A couple of weeks before we were to leave for Portugal, eighteen year old George had become a sack of bones. He was skin and fur and bones and I could see he wasn’t going to be around much longer. I agonized over what to do. Finally I called my pet sitter and explained the situation while bawling on the phone to her. Her words were so kind, ‘what can I do for you to make it possible for you to go’. I said I felt bad leaving her with a cat that might die while I was gone. But that I wanted him to live out his life in this house where he had become comfortable. That a trip to the vets was likely to kill him and he still had moments of spunk and I wanted him to enjoy what little time he had left. I didn’t want to rob him of any days. Through tears in her voice she said that things would be fine. She wanted me to go and she would take care of him. She had no concern about his situation and she felt like my pets were her own. We’d facetime if there was an issue. I setup an account with a vet who would come to the house to end Georgie’s misery if he seemed in pain. I left a credit card and hugged George goodbye not expecting to see him again.

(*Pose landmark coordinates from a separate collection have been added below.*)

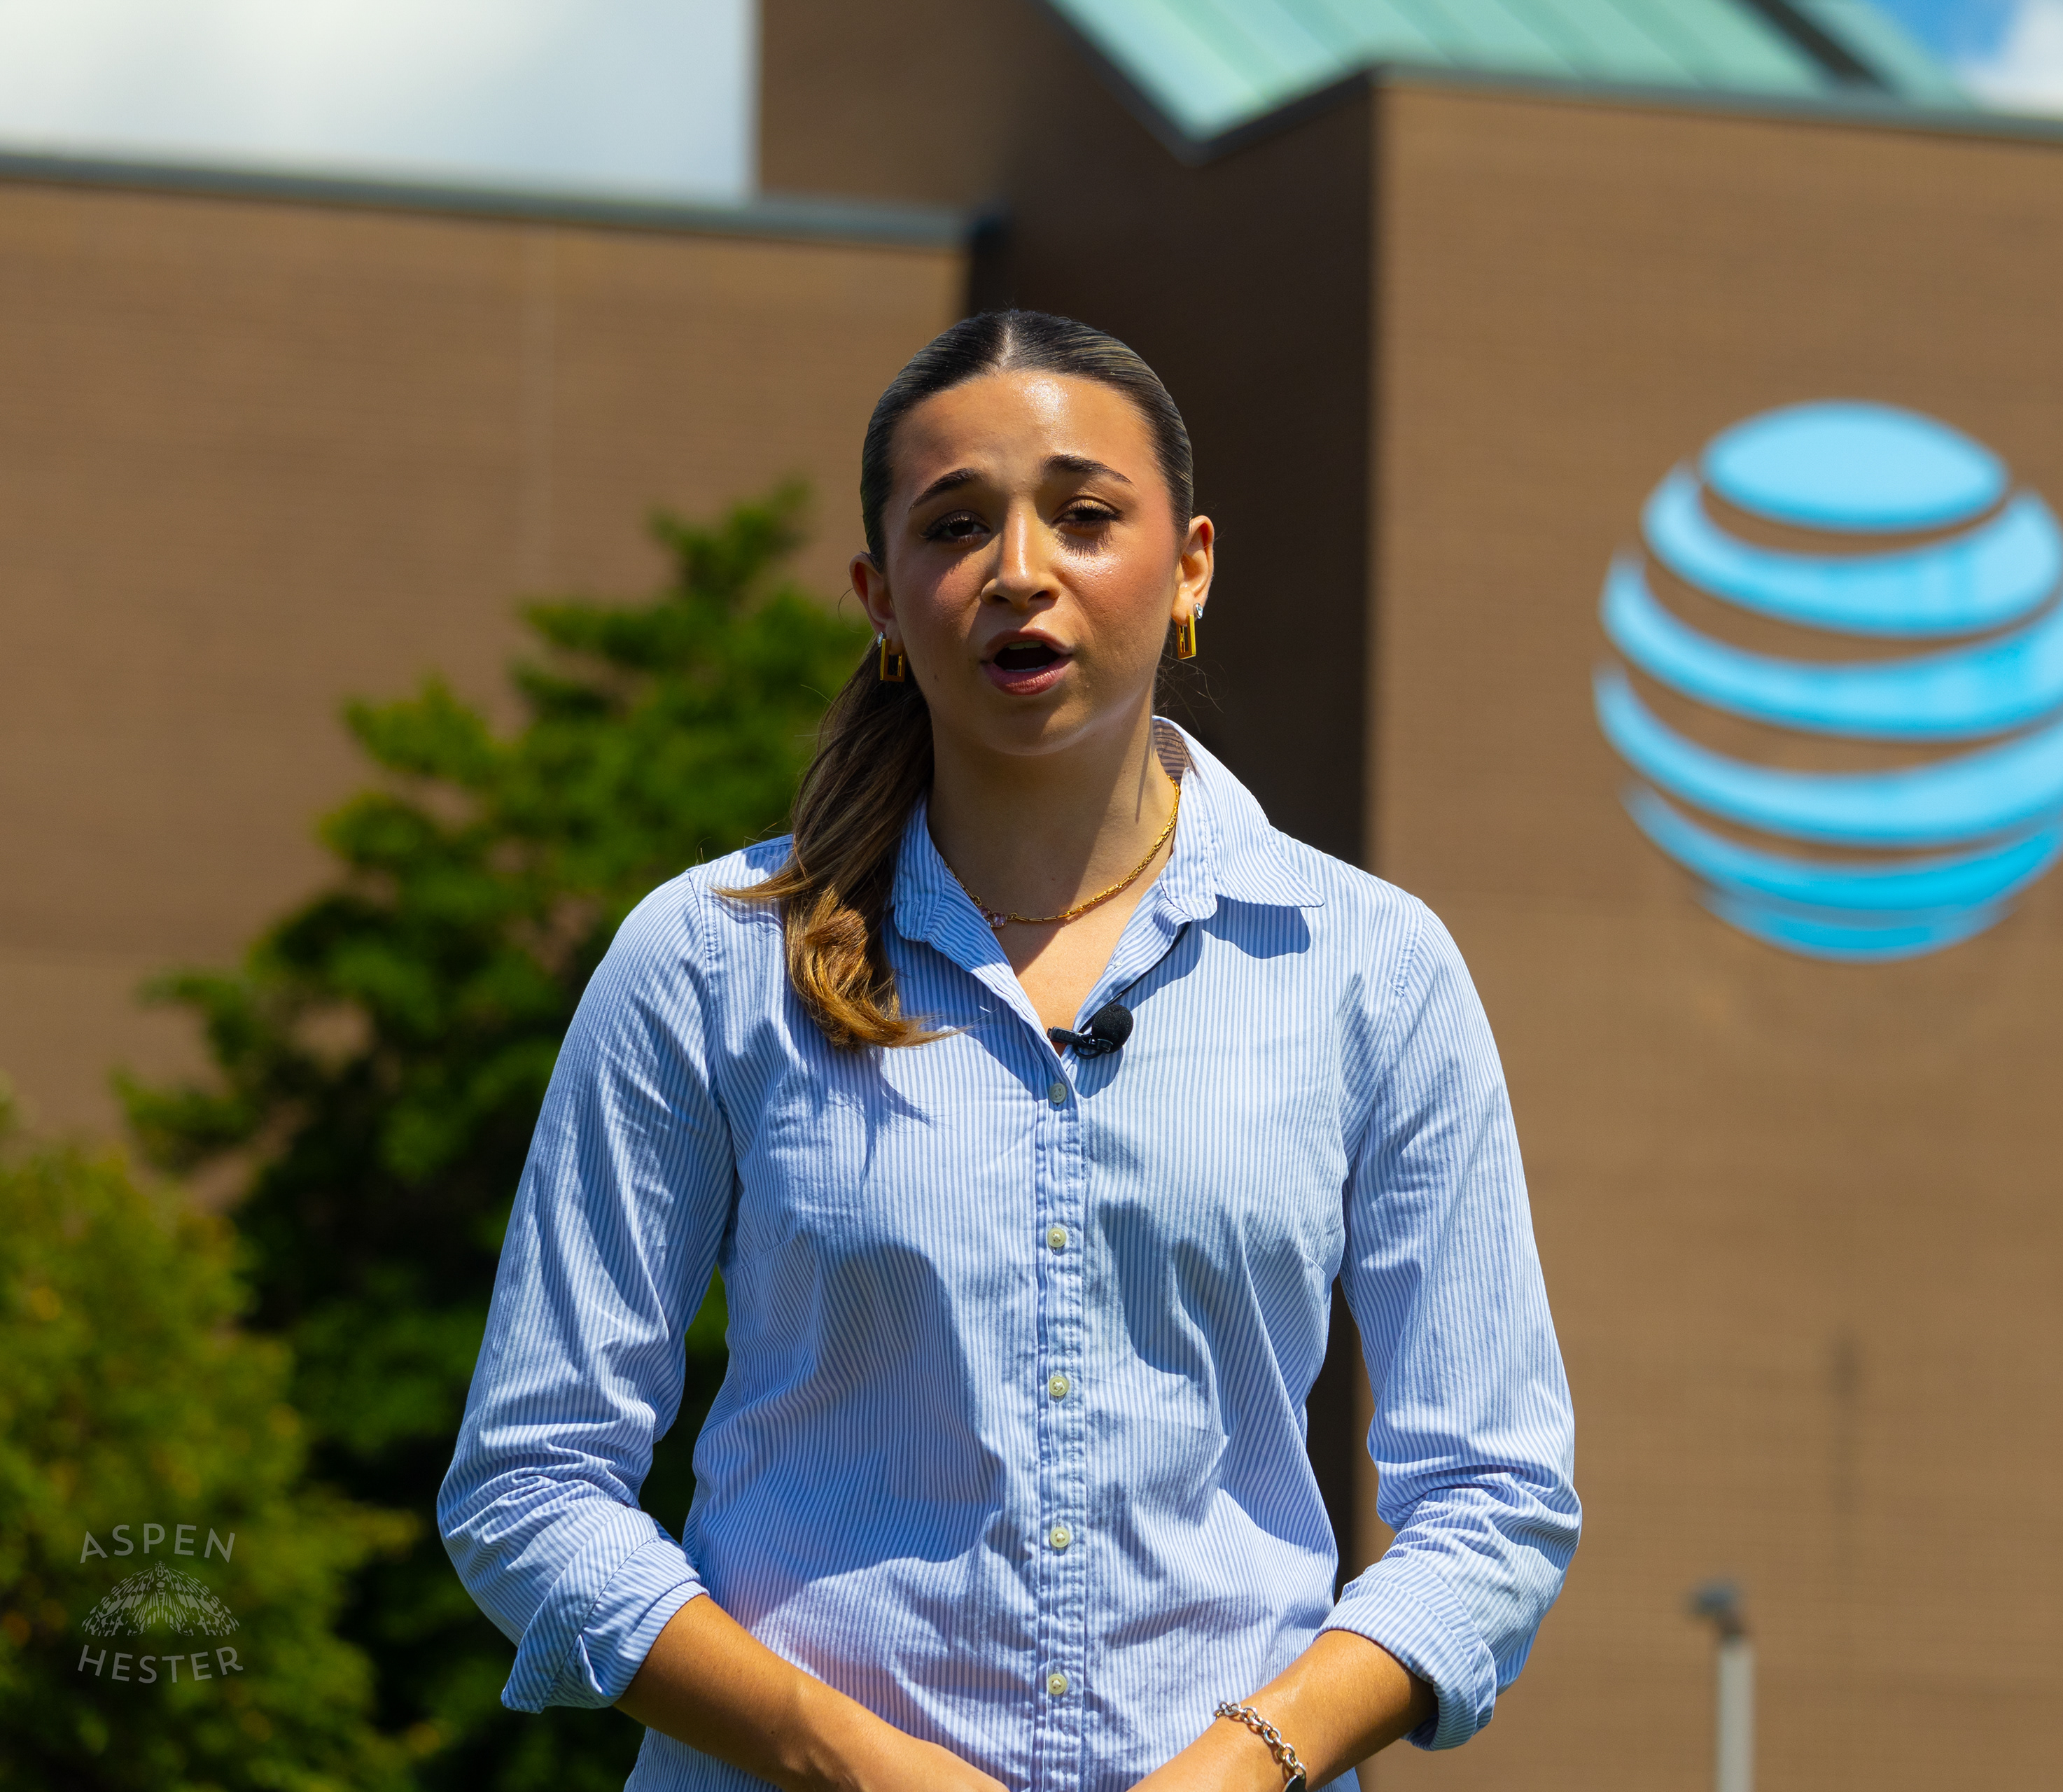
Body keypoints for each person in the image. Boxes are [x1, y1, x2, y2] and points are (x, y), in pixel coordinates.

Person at [438, 310, 1579, 1792]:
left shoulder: (1372, 967)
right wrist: (845, 1760)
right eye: (955, 525)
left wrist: (1251, 1762)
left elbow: (1494, 1496)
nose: (1020, 570)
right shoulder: (708, 959)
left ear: (1191, 567)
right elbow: (530, 1482)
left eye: (1086, 517)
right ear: (880, 596)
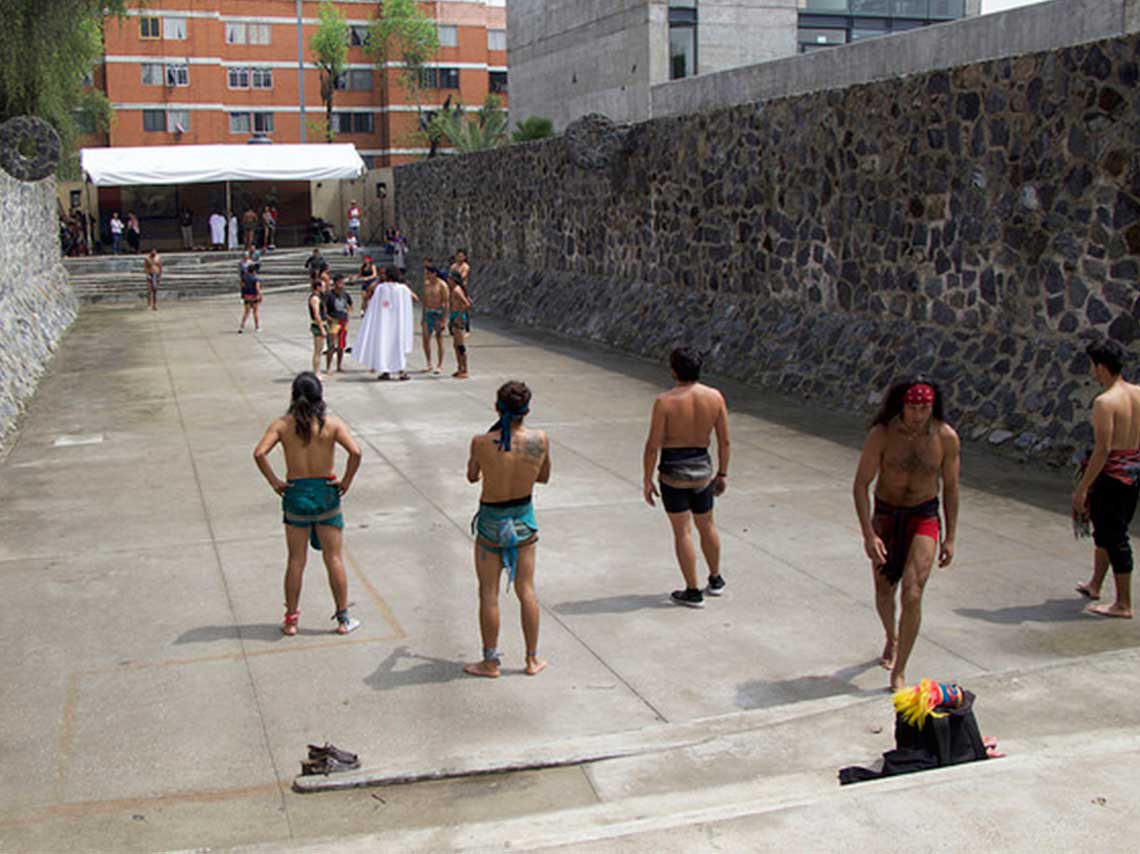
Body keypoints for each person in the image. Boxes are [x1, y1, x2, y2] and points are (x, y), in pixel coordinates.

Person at [853, 379, 960, 691]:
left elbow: (951, 488)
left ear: (933, 406)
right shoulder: (882, 434)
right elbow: (861, 484)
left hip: (924, 515)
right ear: (901, 405)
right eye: (912, 408)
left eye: (924, 408)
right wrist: (868, 533)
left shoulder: (945, 437)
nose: (917, 414)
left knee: (912, 592)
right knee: (885, 590)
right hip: (886, 515)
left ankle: (899, 669)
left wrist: (950, 536)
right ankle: (892, 636)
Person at [253, 372, 363, 636]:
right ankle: (342, 618)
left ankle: (291, 620)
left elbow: (259, 453)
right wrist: (346, 481)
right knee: (334, 558)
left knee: (295, 560)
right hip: (325, 491)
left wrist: (275, 482)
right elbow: (356, 452)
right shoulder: (332, 425)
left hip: (296, 492)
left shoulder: (282, 425)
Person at [464, 381, 551, 678]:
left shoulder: (480, 441)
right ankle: (531, 659)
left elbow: (472, 476)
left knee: (488, 593)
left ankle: (490, 661)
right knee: (526, 589)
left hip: (491, 520)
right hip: (523, 519)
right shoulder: (540, 439)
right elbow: (544, 477)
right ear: (527, 409)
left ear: (497, 407)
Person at [642, 347, 730, 608]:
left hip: (673, 474)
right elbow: (724, 441)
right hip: (702, 470)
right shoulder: (714, 397)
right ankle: (715, 578)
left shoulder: (665, 401)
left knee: (683, 532)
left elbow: (653, 445)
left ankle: (692, 591)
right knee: (708, 525)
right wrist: (722, 473)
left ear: (673, 371)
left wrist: (647, 479)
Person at [1073, 340, 1140, 619]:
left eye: (1091, 364)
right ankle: (1095, 584)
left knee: (1115, 537)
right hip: (1134, 472)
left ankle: (1123, 603)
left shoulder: (1105, 402)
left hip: (1112, 478)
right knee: (1106, 531)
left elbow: (1103, 450)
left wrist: (1082, 488)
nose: (1091, 370)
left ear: (1100, 366)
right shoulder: (1138, 392)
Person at [354, 267, 418, 381]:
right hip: (398, 323)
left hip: (384, 324)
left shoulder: (381, 288)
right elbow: (415, 298)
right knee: (397, 346)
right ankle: (400, 371)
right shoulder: (403, 289)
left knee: (385, 345)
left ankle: (387, 371)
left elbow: (371, 299)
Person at [420, 260, 449, 375]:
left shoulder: (442, 285)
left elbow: (446, 303)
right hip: (428, 313)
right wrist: (423, 317)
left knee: (439, 339)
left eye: (428, 273)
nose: (426, 275)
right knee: (426, 339)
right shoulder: (426, 285)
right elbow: (424, 301)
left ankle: (439, 364)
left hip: (438, 313)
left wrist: (443, 320)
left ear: (434, 274)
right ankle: (429, 363)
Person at [324, 275, 353, 373]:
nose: (341, 285)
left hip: (343, 321)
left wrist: (348, 314)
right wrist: (329, 319)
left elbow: (350, 305)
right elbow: (324, 309)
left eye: (342, 283)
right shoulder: (329, 295)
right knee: (332, 344)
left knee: (341, 345)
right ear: (335, 283)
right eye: (339, 282)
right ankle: (328, 366)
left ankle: (339, 366)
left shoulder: (345, 294)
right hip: (334, 321)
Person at [448, 271, 473, 379]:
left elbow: (467, 303)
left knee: (460, 345)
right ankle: (460, 367)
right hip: (454, 315)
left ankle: (465, 369)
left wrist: (459, 316)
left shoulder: (457, 290)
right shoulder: (454, 290)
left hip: (458, 317)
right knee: (456, 345)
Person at [309, 278, 328, 375]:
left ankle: (318, 371)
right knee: (318, 351)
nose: (325, 288)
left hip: (323, 323)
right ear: (318, 287)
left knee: (320, 351)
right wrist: (321, 329)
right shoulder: (315, 298)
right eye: (323, 286)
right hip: (318, 325)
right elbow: (316, 314)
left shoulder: (320, 297)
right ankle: (316, 372)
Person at [450, 249, 472, 332]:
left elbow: (462, 276)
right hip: (454, 287)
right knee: (454, 305)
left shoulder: (465, 266)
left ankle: (465, 326)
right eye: (458, 256)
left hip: (462, 287)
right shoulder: (453, 266)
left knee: (464, 305)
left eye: (461, 256)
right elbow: (451, 275)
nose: (459, 258)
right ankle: (452, 323)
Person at [239, 259, 262, 333]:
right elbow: (257, 288)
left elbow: (242, 286)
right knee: (255, 312)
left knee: (246, 312)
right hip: (254, 297)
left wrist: (242, 295)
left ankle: (241, 327)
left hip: (246, 296)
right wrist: (260, 296)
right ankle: (257, 327)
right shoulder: (256, 278)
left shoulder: (244, 278)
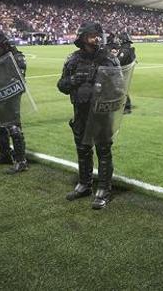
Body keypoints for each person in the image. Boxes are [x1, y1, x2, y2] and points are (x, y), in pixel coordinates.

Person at [57, 22, 120, 209]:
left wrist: (103, 87)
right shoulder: (73, 60)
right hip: (81, 113)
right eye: (93, 35)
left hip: (101, 114)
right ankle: (84, 184)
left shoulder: (109, 58)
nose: (97, 38)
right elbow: (61, 85)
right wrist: (74, 80)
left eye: (98, 35)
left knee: (103, 151)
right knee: (83, 150)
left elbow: (119, 87)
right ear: (83, 37)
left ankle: (103, 190)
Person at [0, 31, 29, 172]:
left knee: (13, 127)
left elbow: (17, 79)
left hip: (11, 97)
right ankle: (5, 155)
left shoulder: (18, 57)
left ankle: (21, 161)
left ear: (5, 45)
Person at [107, 32, 136, 114]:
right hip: (125, 73)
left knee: (121, 90)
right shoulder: (129, 49)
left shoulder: (125, 51)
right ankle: (124, 105)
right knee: (121, 90)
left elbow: (119, 61)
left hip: (122, 73)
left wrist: (112, 58)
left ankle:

The ten days passed in Portugal with me each day waiting for that call but it didn’t come. Just pictures of George and reassuring words from our pet sitter. We arrived home around midnight (much later than expected) on a Monday and George was there to greet me. I fed him a pouch of broth but he didn’t eat much. I went off to bed and repeated the same feeding the next morning and spent extra time with him in the morning. He was so weak and not that interested in food. His head shook and his eyes looked bleary. I worked from home that day. When I went down to see him that evening he was gone. I cried. I went upstairs and told Joe it was over, he was gone. I cried some more. Everyone says he waited for me. Maybe he did, just like all those years ago under that branch.